** Opening Records for the task block **

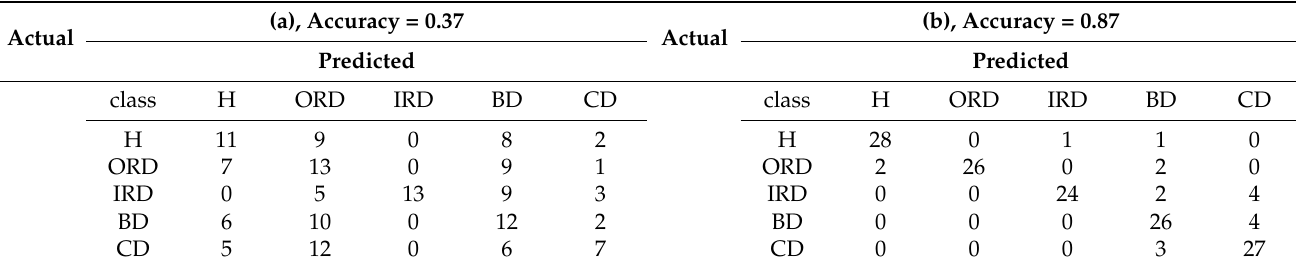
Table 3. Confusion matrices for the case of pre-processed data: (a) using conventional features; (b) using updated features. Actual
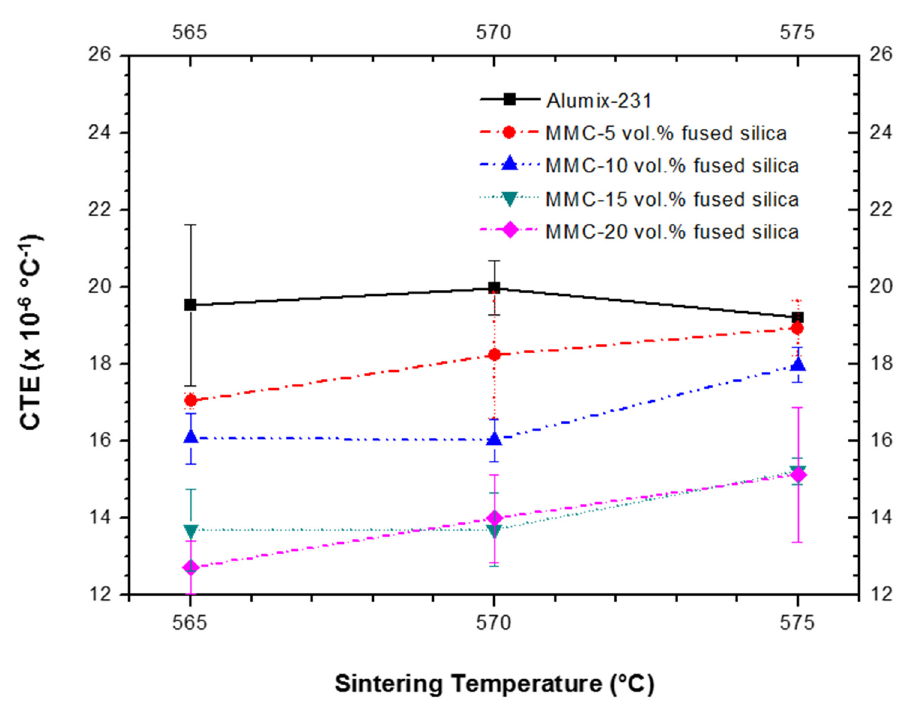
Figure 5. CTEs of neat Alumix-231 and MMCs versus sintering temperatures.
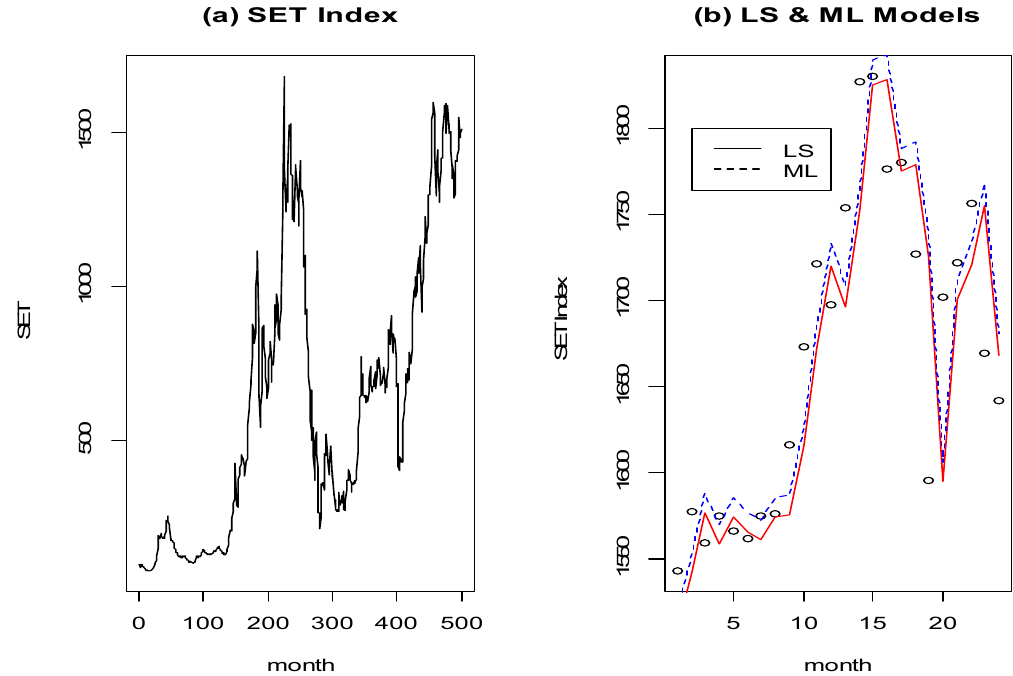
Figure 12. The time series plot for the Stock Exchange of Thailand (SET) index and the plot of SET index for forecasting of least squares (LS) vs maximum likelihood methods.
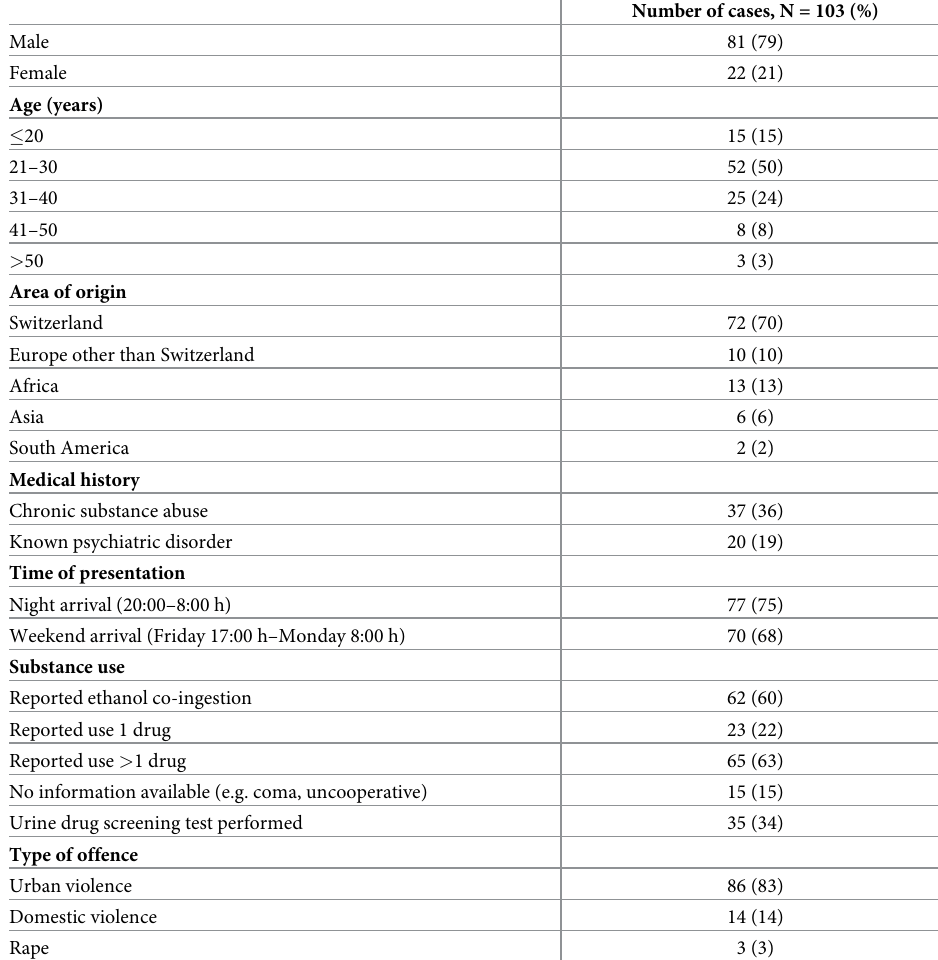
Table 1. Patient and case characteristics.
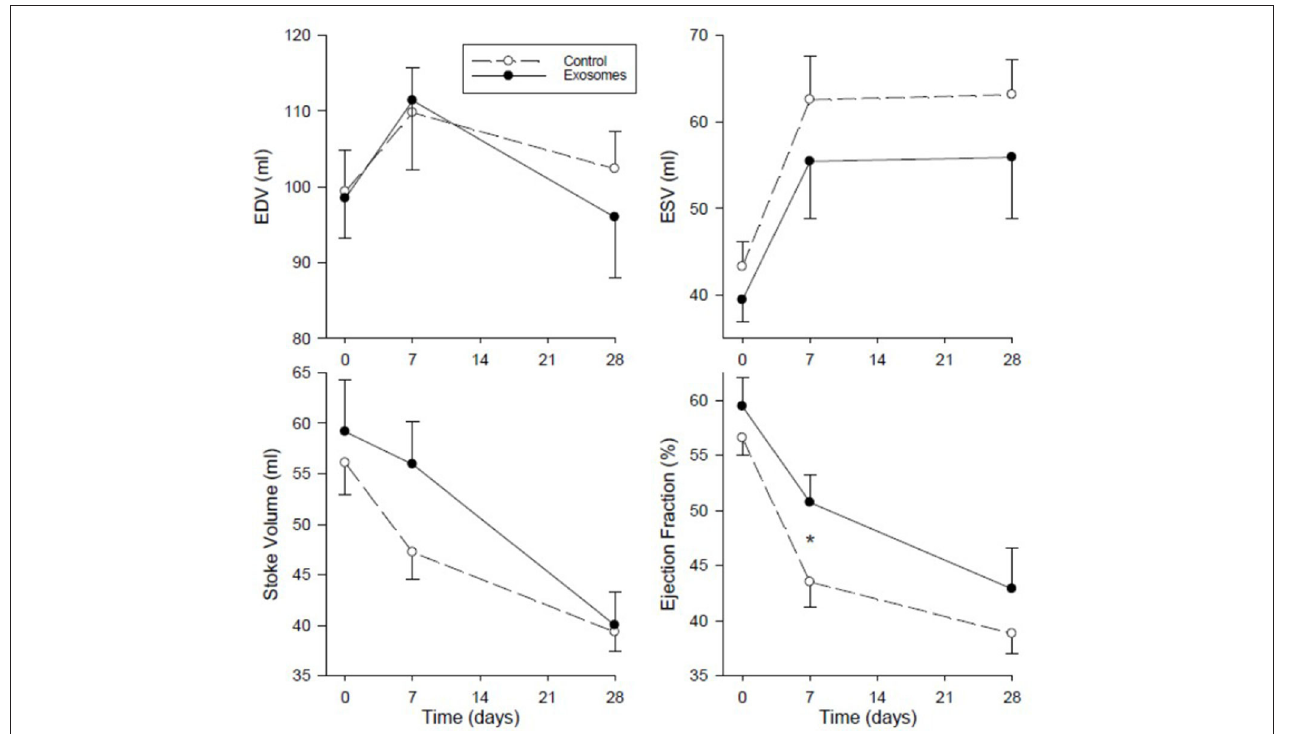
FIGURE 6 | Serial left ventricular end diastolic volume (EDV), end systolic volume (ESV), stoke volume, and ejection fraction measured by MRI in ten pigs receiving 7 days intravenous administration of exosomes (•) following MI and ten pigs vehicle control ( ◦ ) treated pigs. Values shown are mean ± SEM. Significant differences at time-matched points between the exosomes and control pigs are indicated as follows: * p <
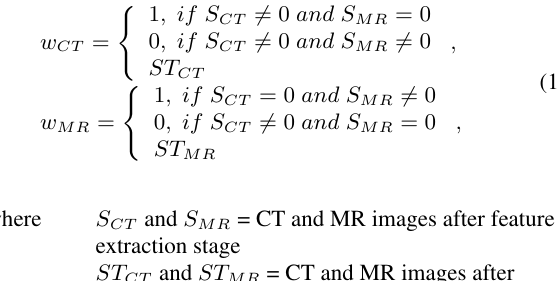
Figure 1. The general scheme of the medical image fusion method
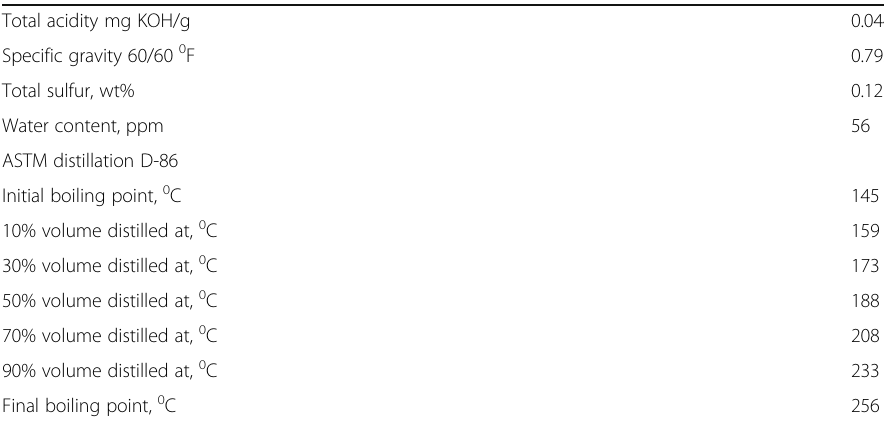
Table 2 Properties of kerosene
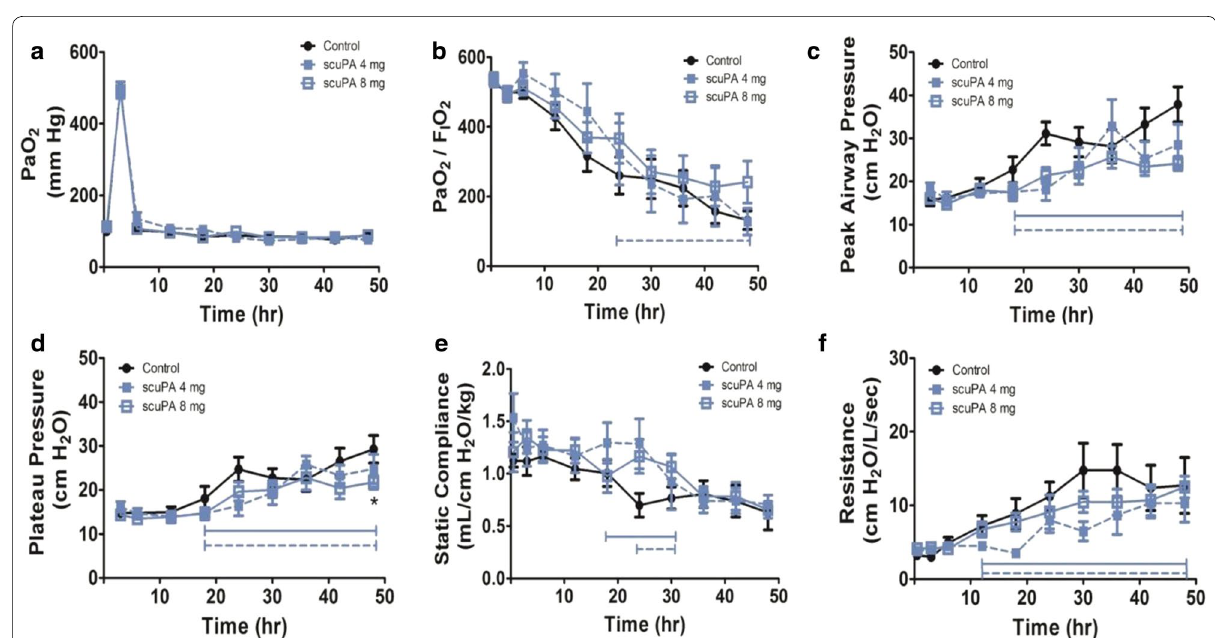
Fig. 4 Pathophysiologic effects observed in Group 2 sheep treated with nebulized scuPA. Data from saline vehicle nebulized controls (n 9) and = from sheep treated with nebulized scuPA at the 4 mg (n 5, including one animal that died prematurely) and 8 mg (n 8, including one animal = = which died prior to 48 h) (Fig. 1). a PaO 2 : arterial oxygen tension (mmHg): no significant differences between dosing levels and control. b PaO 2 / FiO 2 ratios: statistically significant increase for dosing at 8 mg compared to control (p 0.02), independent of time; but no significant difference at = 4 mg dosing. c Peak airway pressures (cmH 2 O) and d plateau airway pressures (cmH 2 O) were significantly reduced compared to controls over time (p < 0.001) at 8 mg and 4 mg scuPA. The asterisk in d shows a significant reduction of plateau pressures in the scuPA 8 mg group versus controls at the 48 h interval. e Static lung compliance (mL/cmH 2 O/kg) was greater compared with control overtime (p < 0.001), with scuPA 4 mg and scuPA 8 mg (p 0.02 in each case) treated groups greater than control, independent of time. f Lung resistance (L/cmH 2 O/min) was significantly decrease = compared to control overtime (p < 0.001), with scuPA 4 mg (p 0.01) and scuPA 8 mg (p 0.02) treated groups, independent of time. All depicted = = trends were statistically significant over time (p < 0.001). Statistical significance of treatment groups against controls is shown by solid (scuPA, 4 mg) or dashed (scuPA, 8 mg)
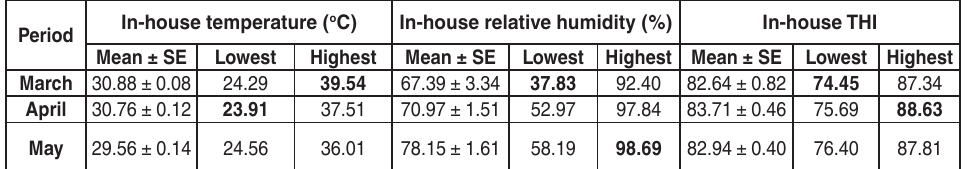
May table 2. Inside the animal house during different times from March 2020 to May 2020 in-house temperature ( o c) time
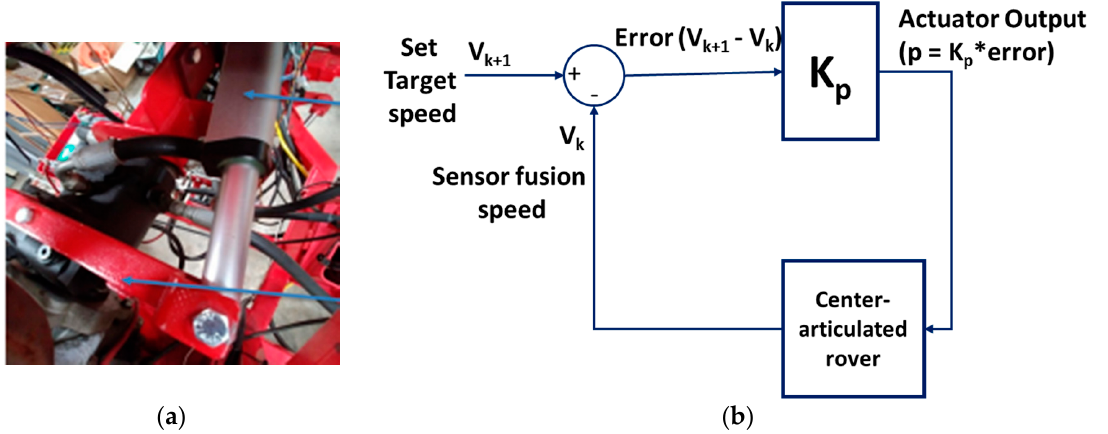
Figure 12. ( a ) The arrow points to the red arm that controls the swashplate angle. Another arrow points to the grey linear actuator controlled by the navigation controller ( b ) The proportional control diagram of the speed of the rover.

** Closing Records for the task block **

◆ **Exercise requirements**
From the records above, give again only the part that opens with the line containing "FIGURE 6 | Serial" and closes with the line containing "May table 2.". Keep both ends but drop the pictures.

◆ **Solution to the problem**
FIGURE 6 | Serial left ventricular end diastolic volume (EDV), end systolic volume (ESV), stoke volume, and ejection fraction measured by MRI in ten pigs receiving 7 days intravenous administration of exosomes (•) following MI and ten pigs vehicle control ( ◦ ) treated pigs. Values shown are mean ± SEM. Significant differences at time-matched points between the exosomes and control pigs are indicated as follows: * p <
Figure 1. The general scheme of the medical image fusion method
Table 2 Properties of kerosene
Fig. 4 Pathophysiologic effects observed in Group 2 sheep treated with nebulized scuPA. Data from saline vehicle nebulized controls (n 9) and = from sheep treated with nebulized scuPA at the 4 mg (n 5, including one animal that died prematurely) and 8 mg (n 8, including one animal = = which died prior to 48 h) (Fig. 1). a PaO 2 : arterial oxygen tension (mmHg): no significant differences between dosing levels and control. b PaO 2 / FiO 2 ratios: statistically significant increase for dosing at 8 mg compared to control (p 0.02), independent of time; but no significant difference at = 4 mg dosing. c Peak airway pressures (cmH 2 O) and d plateau airway pressures (cmH 2 O) were significantly reduced compared to controls over time (p < 0.001) at 8 mg and 4 mg scuPA. The asterisk in d shows a significant reduction of plateau pressures in the scuPA 8 mg group versus controls at the 48 h interval. e Static lung compliance (mL/cmH 2 O/kg) was greater compared with control overtime (p < 0.001), with scuPA 4 mg and scuPA 8 mg (p 0.02 in each case) treated groups greater than control, independent of time. f Lung resistance (L/cmH 2 O/min) was significantly decrease = compared to control overtime (p < 0.001), with scuPA 4 mg (p 0.01) and scuPA 8 mg (p 0.02) treated groups, independent of time. All depicted = = trends were statistically significant over time (p < 0.001). Statistical significance of treatment groups against controls is shown by solid (scuPA, 4 mg) or dashed (scuPA, 8 mg)
May table 2. Inside the animal house during different times from March 2020 to May 2020 in-house temperature ( o c) time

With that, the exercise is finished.